There are still 'buddhist cultures' (culture among those who technically follow 'buddhist religion') in Sri Lanka, Tibet... among neo Buddhists, .. most of the surviving 'buddhist' culture is not significantly different from 'hindu culture' it is contrasted with.

Giving religious orientation to cultures and expecting them to have some sort of pure-religiosity is absurd... especially, it is more absurd when we trace it back to medieval or ancient past... Gurus or teachers are masters of eclecticism! If we call a culture based on the Gurus- & their teaching- it will be too much intriguing! Each one has his/her mix of ideals & doctrines.

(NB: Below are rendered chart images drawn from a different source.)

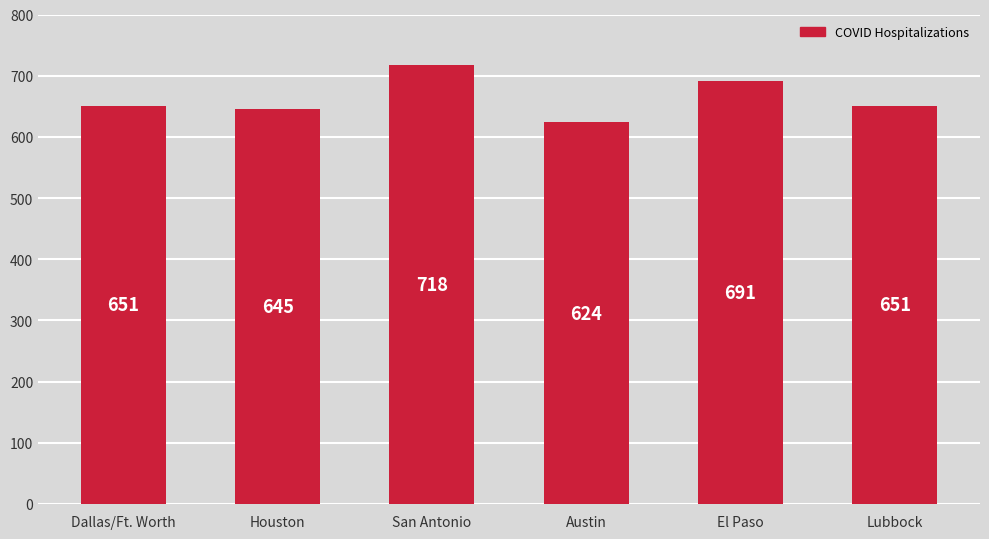

How many values are below 651?

2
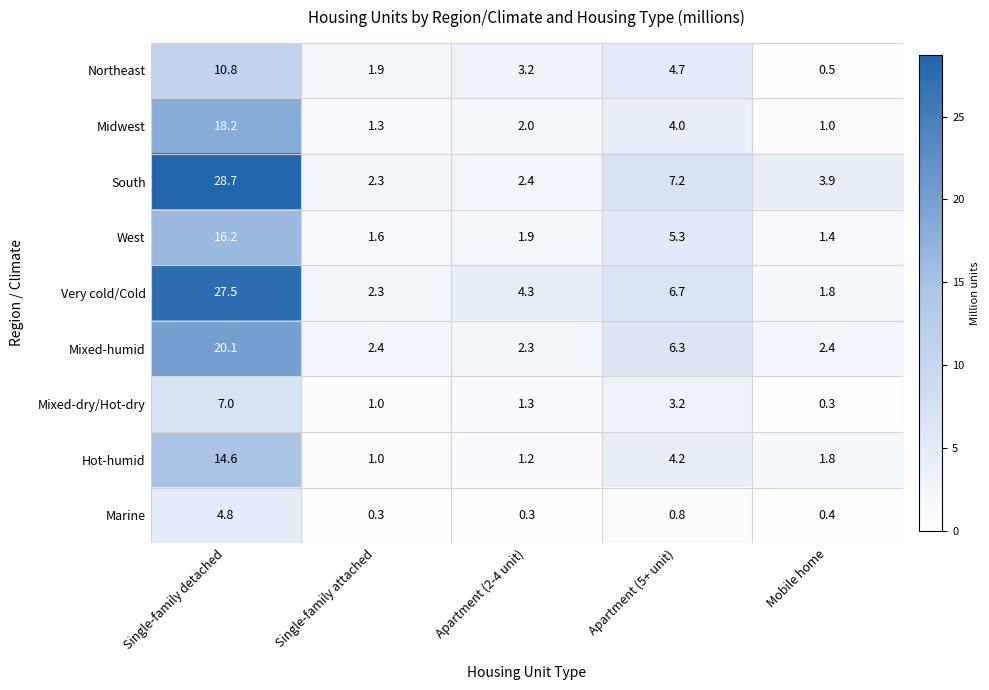

What is the total value across all series at Apartment (2-4 unit)?

18.9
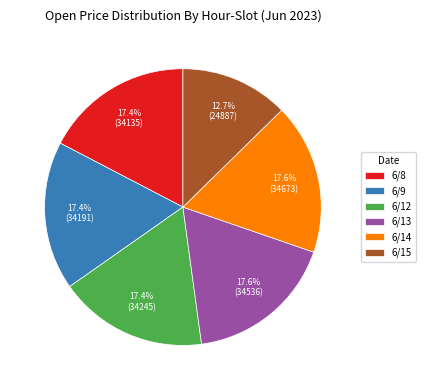

Is the sum of 6/8 and 6/14 greater than half?

No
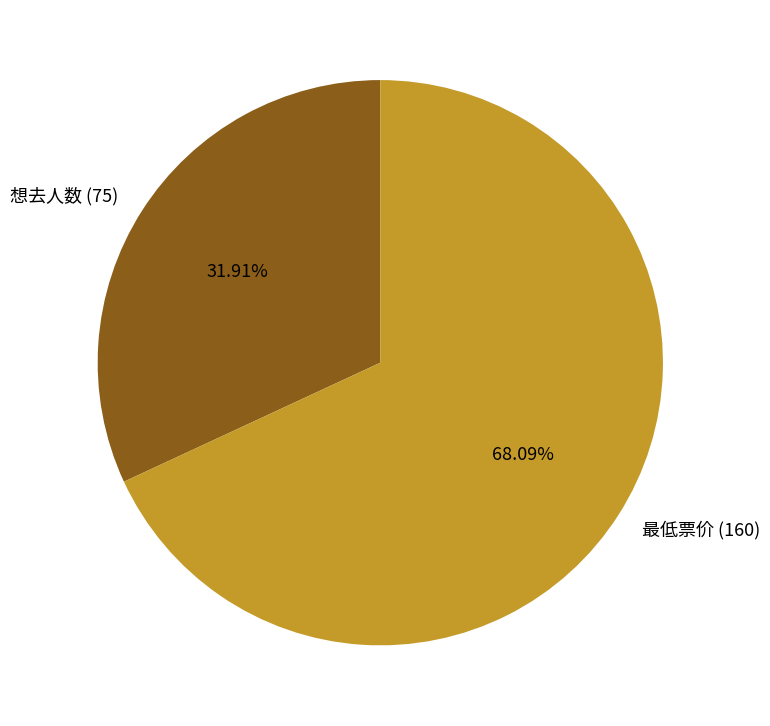

Count the number of slices in the pie.

2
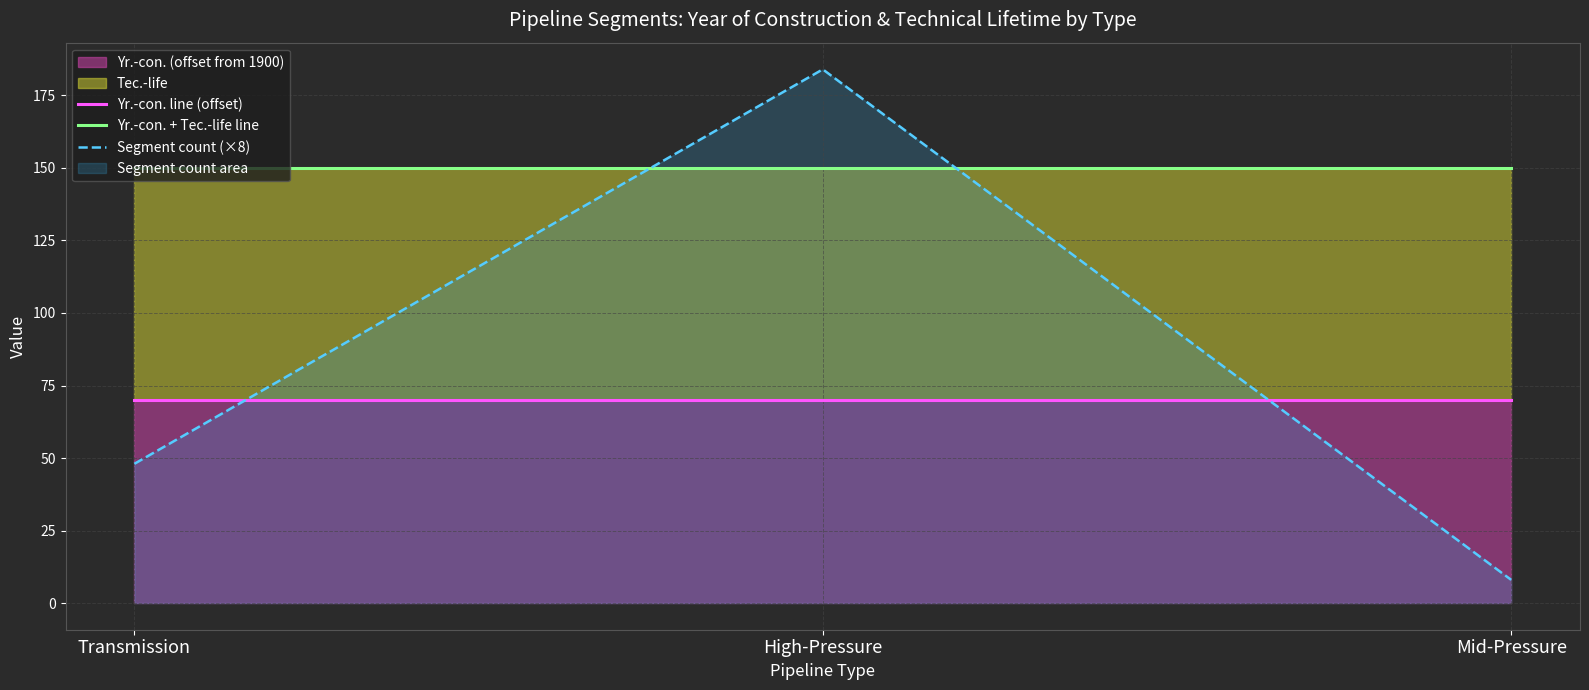

Which series has the largest total across all categories?

Yr.-con. + Tec.-life line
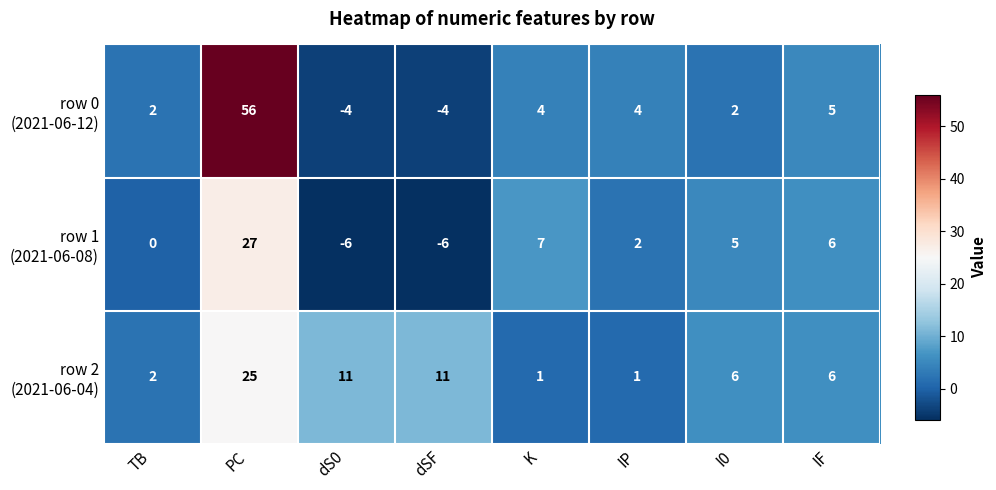

What is the difference between the highest and lowest values at PC?

31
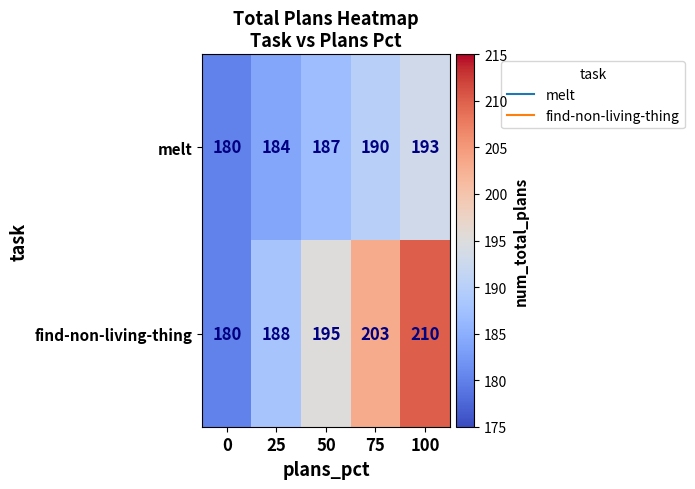

What is the approximate value of melt at 75, to the nearest 5?

190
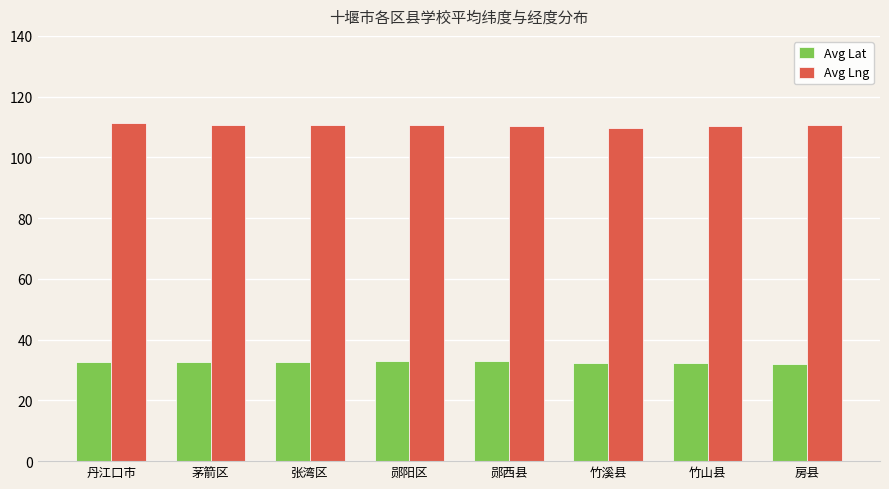

Count the number of categories in the chart.

8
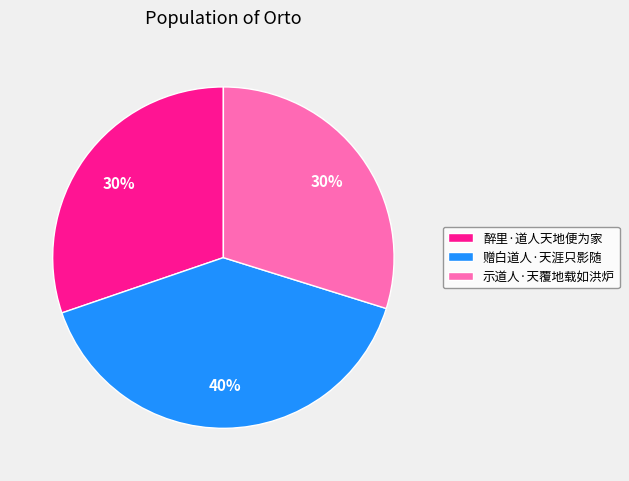

How many slices are in this pie chart?

3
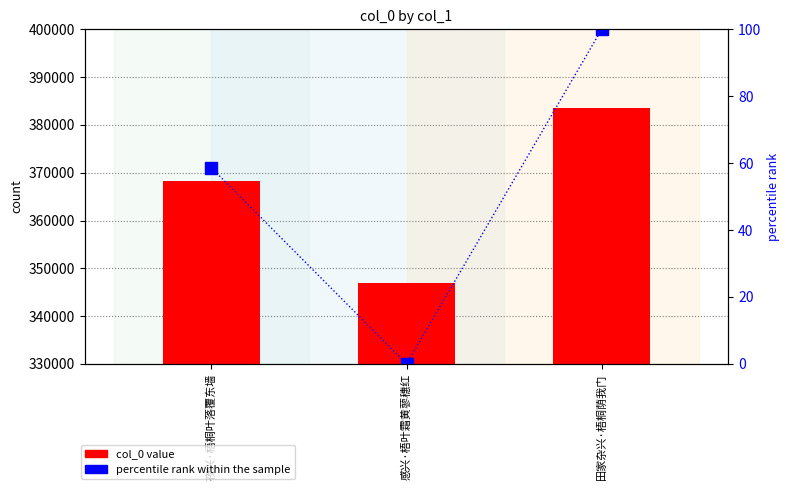

Between 感兴·梧叶霜黄蓼穗红 and 田家杂兴·梧桐荫我门, which series saw the biggest shift?

col_0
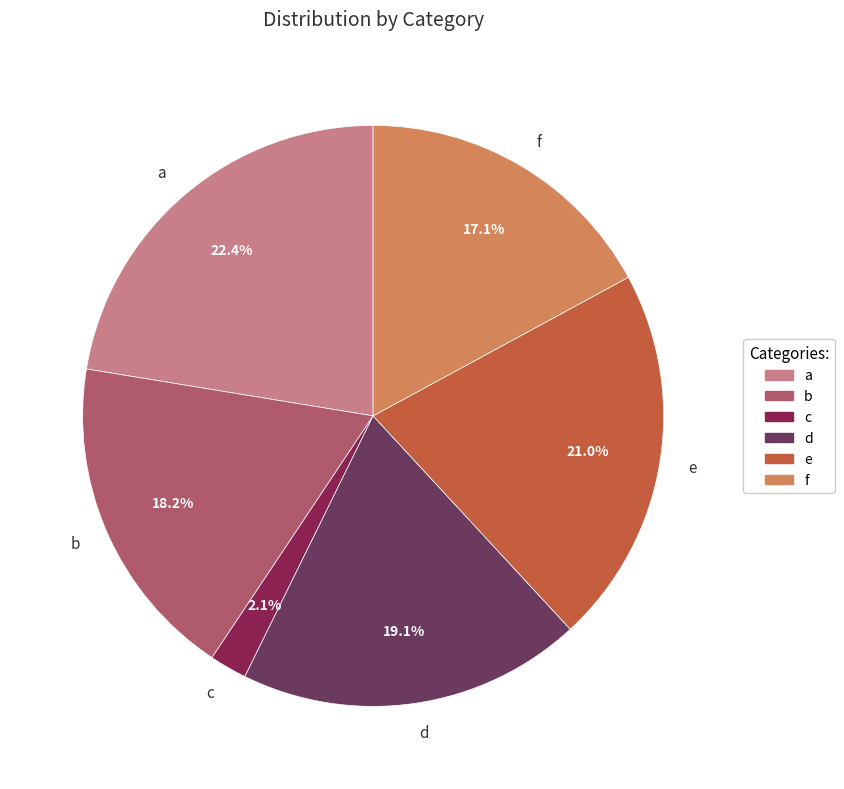

What is the largest slice in the pie chart?

a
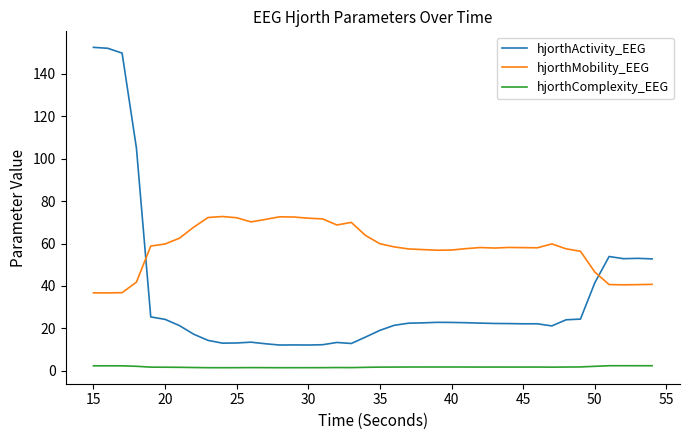

What is the smallest value displayed?

1.5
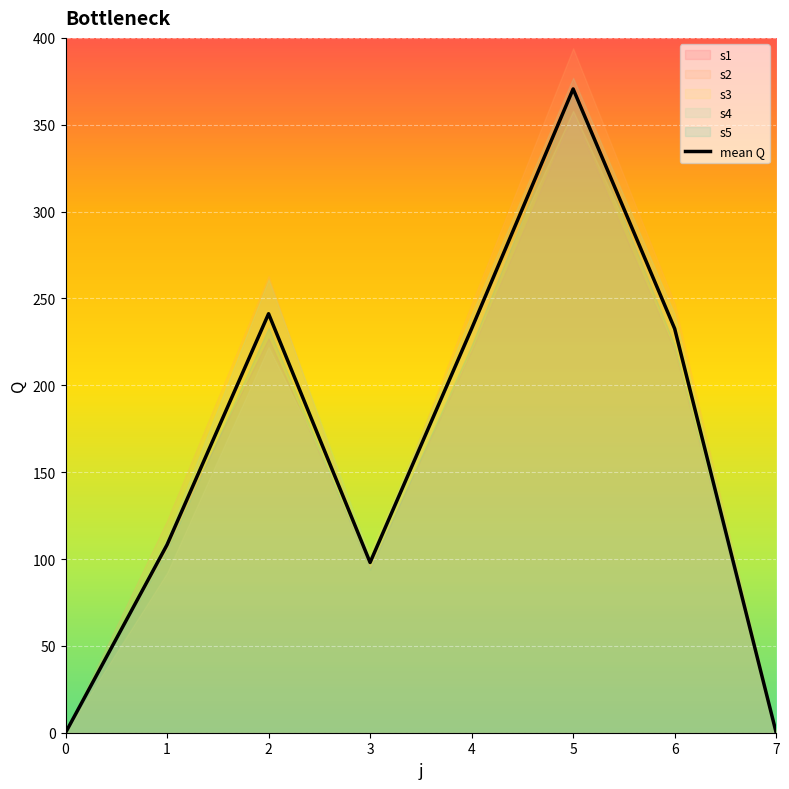

At which label is the value closest to 185?

4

It is a recent phenomenon- that people have fixed religious identities... Then how can we presuppose a huge-civilizational- massive one culture vs another? Why should one indulge in such a truth game? Often such truth games are games of colonial modernity- naming heroes & villains! It is neither historically or philosophically sound to engage in such a naming game.


28. Giorgio Martino:
......here in Europe Buddhism is growing and developing a lot....adapting to situations and circumstances....and connecting with science also. I begin to see, at least here,s o many movement that make connections between western science and "trance" states as presented in Buddhism to access a deeper knowledge of the human and the artificial...and brain-human interface etc.....
 Last year, when in New York, I visited a Japanese professor (neuroscience) at Rockefeller University. He is in the Soka Gakkai movement for Nichiren Buddhism and he was involved in "making connections" between researchers in the university....I think he was using Buddhism to make people speaking without barriers...we'll see what happens...and as possible I check about Neurobuddhism!
 In few years Buddhism in all his forms will be a strong political issue: the more Islamic fundamentalism will grow up, the more we'll see a growing of a surprising alive and strong Buddhism. And we know China will try to do something bad..


29. A. Kanthamani:

Even if one assumes that brain-mind interface matters, as remarked by Professor Georgio Martino, it is difficult to prove that Buddhism could be foisted, either as a religion or as a non-religion (anti-castist format), on neuroscience, so much so that the term Neuro-buddhism is strikingly a misnomer- as far as I know it has not proven its mettle, in spite of some sort of convergence. This will generate images like Neuro-Hinduism and so on. This will naturally force  Sasidharan to seek a re-justification of the neologism 'Cultural Buddhism' .


30. Girishkumar T. S:

Culture as I understand is refined human existence. I base myself on the Vedopanishadic knowledge tradition to say so; refinement here shall be a process purificatory, sphutikarana in Sanskrit. To make this explicit, one can depend on Maharishi Akshapada Gautama and his 3rd Century BC text, Nyaya Sutra that insists that knowledge worth the name must have the property of affecting the knower. Knowledge that does not affect the knower to refine and purify him is not worthy of knowing.  Buddha as I understand was strengthening the Vedopanishadic knowledge tradition, as that was the demand of that time owing to various circumstances that I hesitate to name as a decadence. Apart from Catur Arya Satya, Ashtangamarga and Pradityasamutpada, Buddha himself gave hardly direct siddhantas, theories. The philosophical tradition was carried on by Acaryas who took after Buddha, initially in local dialects, but subsequently they also embraced Sanskrit. These philosophers established their own development, and later considered themselves distinct from Vedopanishadic knowledge tradition: until Sankaracarya demonstrated their Vedopanishadic roots a thousand years after. 

Now it may be of interest to see the passiing and somewhat standing impact of such things in varying societies, though for Buddhism, the theory of momentariness is yet another Siddhanta.